In "Modal expressions in Japanese and German planning discourse" Kameyama 
arrives at the conclusion that an improper use of modal constructions 
(caused by interference from the speaker's L1, German) conveys an 
impression of impoliteness in a formal Japanese discourse situation. While 
convincing from an objective point of view, the transcript of the specific 
discourse situation in the study alludes to the fact that the listener's 
background knowledge about the speaker can also influence the perception 
of the speaker's degree of politeness. Thus, at the beginning of the 
transcript before the L2 Japanese speaker commences his report, the L1 
Japanese audience jokes about him and says that he can deliver his speech 
in German. This shows that the listeners are aware of the fact that the 
speaker's Japanese might not meet native standards. Having established a 
common ground of expectations for the following speech act, the L2 
Japanese speaker's improper way of expressing modality could be 
interpreted as a lack of language competence by the L1 Japanese listeners, 
and so they might not necessarily regard his speech as impolite.

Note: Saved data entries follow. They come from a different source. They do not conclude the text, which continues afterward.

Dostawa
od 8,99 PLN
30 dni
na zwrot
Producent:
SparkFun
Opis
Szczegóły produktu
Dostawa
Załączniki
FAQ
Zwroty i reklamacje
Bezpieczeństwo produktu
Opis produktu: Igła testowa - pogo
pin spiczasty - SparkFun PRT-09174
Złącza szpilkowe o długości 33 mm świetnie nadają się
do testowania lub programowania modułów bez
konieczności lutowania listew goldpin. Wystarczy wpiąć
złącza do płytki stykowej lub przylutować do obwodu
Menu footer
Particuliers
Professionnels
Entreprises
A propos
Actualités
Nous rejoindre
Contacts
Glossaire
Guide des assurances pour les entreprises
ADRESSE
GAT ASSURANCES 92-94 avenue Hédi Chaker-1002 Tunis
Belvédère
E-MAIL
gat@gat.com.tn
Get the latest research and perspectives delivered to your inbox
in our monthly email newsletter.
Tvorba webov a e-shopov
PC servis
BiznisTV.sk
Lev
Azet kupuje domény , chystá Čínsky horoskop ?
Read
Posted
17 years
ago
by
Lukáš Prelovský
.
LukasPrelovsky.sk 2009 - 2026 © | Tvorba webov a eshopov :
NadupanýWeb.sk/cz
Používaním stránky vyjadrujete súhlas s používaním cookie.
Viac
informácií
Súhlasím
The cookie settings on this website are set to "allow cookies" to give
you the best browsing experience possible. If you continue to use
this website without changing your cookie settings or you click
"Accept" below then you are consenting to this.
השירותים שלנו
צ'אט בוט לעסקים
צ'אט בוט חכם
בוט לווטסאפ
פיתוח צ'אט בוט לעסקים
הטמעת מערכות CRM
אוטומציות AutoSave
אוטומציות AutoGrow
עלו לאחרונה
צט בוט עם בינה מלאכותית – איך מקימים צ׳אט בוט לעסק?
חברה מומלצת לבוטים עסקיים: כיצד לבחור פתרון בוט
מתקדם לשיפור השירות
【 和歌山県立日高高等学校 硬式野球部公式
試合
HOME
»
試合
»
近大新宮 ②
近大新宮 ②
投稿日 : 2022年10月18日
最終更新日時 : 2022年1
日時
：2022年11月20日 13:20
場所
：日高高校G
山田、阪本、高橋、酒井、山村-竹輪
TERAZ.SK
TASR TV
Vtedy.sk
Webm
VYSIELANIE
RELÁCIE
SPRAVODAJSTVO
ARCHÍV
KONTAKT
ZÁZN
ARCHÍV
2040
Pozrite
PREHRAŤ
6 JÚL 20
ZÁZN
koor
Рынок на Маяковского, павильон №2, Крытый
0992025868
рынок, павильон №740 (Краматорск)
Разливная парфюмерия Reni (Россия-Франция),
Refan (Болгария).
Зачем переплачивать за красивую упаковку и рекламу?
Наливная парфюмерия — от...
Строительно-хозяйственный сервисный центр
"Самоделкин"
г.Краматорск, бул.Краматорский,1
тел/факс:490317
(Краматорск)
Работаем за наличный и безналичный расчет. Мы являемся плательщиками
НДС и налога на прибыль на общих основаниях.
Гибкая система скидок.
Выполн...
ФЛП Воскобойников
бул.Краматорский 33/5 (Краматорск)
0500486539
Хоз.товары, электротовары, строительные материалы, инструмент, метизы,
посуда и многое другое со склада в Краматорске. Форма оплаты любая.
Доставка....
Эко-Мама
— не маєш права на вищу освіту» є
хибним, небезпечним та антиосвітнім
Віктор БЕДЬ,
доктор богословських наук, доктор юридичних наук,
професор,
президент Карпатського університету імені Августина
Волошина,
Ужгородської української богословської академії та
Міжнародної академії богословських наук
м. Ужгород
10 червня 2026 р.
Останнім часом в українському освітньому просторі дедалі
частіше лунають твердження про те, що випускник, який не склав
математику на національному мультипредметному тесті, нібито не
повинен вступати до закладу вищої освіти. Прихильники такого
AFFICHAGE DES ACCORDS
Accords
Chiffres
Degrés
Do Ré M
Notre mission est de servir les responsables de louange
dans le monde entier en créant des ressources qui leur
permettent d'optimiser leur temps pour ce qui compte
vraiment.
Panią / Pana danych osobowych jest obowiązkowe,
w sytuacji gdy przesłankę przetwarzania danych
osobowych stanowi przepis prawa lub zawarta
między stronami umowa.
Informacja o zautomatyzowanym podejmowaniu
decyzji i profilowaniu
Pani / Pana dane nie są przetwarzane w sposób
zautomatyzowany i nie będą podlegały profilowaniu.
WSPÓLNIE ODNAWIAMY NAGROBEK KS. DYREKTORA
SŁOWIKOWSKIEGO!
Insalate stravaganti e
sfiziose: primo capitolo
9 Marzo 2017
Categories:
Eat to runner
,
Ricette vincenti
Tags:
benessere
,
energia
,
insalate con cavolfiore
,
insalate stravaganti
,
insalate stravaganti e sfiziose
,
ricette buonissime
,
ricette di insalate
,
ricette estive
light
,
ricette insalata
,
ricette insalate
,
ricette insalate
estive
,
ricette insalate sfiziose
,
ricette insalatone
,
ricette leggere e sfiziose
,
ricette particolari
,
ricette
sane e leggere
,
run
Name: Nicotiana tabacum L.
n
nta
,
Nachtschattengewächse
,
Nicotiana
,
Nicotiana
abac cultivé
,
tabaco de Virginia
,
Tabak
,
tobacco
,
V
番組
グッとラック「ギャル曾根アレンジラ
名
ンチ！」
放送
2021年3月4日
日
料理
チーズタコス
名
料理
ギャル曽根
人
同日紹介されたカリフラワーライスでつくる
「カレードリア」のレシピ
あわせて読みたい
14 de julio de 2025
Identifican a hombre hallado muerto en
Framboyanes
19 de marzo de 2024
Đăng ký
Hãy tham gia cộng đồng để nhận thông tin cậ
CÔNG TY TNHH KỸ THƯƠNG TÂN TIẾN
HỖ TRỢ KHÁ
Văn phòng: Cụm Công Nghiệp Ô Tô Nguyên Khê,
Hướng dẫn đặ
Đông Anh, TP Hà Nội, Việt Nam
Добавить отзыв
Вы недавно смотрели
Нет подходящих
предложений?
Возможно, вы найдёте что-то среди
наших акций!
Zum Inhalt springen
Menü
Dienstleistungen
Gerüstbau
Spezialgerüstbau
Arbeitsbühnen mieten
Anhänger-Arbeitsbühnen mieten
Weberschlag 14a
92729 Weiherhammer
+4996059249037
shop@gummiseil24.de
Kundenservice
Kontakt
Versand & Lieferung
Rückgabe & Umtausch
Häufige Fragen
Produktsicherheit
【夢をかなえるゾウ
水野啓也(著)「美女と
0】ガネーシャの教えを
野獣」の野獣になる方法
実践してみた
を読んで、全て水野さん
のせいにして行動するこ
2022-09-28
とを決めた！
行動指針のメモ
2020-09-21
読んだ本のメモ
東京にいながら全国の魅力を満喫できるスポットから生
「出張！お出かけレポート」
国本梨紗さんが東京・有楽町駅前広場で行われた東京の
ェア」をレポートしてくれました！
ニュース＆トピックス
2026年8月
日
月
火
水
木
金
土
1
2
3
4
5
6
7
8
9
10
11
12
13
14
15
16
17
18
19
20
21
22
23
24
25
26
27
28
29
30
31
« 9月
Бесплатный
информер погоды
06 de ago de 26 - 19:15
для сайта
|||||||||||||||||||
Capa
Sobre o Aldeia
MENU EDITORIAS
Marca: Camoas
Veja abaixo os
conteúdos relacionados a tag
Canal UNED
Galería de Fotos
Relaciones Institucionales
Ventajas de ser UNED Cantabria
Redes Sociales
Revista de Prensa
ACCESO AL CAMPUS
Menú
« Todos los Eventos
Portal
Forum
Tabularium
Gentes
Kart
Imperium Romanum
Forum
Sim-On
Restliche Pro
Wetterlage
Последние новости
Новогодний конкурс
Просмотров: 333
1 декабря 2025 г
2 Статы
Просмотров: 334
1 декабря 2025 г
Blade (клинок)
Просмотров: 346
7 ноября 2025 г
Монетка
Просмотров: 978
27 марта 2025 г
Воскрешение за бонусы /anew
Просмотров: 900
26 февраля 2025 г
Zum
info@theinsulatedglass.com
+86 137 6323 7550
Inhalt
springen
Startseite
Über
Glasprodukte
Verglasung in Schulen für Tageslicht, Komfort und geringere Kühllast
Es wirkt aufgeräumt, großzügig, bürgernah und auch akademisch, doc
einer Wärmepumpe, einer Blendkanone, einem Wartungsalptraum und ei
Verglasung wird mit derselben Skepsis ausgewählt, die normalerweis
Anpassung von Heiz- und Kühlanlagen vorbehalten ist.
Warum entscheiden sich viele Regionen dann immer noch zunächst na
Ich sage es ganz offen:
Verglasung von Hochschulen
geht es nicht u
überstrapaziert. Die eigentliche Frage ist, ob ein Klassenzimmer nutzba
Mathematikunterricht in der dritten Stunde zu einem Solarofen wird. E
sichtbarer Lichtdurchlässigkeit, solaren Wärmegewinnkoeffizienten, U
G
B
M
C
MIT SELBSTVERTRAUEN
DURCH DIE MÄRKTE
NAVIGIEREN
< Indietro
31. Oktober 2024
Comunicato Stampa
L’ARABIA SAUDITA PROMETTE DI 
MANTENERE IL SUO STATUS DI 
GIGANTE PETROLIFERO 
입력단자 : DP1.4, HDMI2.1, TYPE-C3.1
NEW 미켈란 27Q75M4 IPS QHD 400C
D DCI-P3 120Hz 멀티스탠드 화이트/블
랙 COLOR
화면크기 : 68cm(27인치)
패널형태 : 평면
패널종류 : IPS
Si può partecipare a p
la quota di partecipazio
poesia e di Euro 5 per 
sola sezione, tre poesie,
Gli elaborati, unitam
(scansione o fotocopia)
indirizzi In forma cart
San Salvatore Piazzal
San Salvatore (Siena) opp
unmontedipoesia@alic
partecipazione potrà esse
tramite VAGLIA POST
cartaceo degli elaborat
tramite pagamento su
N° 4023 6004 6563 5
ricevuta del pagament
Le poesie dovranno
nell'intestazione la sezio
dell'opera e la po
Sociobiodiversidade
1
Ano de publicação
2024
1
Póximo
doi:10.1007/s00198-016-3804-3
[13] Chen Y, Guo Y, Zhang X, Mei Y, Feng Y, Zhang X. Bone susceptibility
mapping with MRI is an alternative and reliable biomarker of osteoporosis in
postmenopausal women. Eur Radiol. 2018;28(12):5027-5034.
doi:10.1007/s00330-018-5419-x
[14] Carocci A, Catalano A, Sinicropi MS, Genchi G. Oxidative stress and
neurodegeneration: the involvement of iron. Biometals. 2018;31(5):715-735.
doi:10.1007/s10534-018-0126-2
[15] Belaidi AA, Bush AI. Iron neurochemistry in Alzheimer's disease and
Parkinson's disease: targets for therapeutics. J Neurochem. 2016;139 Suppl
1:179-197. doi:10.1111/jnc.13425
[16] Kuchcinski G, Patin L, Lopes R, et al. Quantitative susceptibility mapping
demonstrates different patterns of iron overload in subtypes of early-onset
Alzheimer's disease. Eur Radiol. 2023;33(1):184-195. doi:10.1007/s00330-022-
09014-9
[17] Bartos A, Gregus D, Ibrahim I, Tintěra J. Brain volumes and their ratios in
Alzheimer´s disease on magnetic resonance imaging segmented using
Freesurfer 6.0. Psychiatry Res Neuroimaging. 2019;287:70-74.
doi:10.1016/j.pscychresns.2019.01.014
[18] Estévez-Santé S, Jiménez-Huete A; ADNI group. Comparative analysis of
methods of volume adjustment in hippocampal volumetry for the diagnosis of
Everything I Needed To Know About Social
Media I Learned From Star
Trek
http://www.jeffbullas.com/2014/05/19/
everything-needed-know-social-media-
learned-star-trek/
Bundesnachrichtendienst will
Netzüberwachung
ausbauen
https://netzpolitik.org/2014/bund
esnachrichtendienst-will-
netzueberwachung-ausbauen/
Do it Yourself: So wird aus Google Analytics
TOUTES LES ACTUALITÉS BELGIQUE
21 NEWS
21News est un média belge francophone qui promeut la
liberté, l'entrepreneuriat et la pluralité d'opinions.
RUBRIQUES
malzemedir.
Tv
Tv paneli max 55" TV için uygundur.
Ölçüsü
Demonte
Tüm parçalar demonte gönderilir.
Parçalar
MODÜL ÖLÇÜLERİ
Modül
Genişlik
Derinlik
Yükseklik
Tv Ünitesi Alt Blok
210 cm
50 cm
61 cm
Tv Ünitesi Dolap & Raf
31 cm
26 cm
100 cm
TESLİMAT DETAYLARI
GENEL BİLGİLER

Altogether "Multilingual Communication" is a thought provoking and 
stimulating volume that not only indicates the vastness of the field, but 
also offers an in-depth view on diverse aspects of multilingual 
communication. In its complexity it reaches out to a wide target audience 
from the fields of multilingualism, language contact, translation studies, 
pragmatics, and discourse analysis.

Typos
p. 28: "functionally bilingually"
p. 30: "counties" (countries)
p. 70: "written is spoken" (written and spoken)
p. 101: "discourse makers" (discourse markers)
p. 159: "language us" (language use)
p. 160: "targettted"
p. 165: "discrepacy"
p. 179: "Saarbrüken" (Saarbrücken)

REFERENCES

Biber, D. 1988. Variation across speech and writing. Cambridge: UP.

Biber, D. 1995. Cross-linguistic patterns of register and variation: 
diachronic similarities and differences. In D. Biber (ed.), Dimensions of 
register variation: A Cross-Linguistic Comparison, pp. 280-301, Cambridge: 
UP.

Coupland, N., Wiemann, J. M., and Giles, H.. 1991. Talk as problem and 
communication as miscommunication: an integrative analysis. In N. 
Coupland, H. Giles and J. M. Wiemann (eds.), Miscommunication and 
Problematic Talk, pp. 1-17, Newbury Park: Sage.

Halliday, M. A. K. 1979. Language as social semiotic: the social 
interpretation of language and meaning. London: Arnold.

House, J. 1977. A Model for Translation Quality Assessment. Tübingen: Narr.

House, J. 1997. Translation Quality Assessment. A Model Revisited. 
Tübingen: Narr. 

ABOUT THE REVIEWER

Alexander Onysko is a PhD candidate at Innsbruck University, Austria. His 
research interest is language contact and multilingualism. The topic of 
his dissertation is: "Anglicisms in German: borrowing, lexical 
productivity, and code-switching in a written corpus of 'Der Spiegel'. He 
currently teaches German at Macalester College in St. Paul, MN.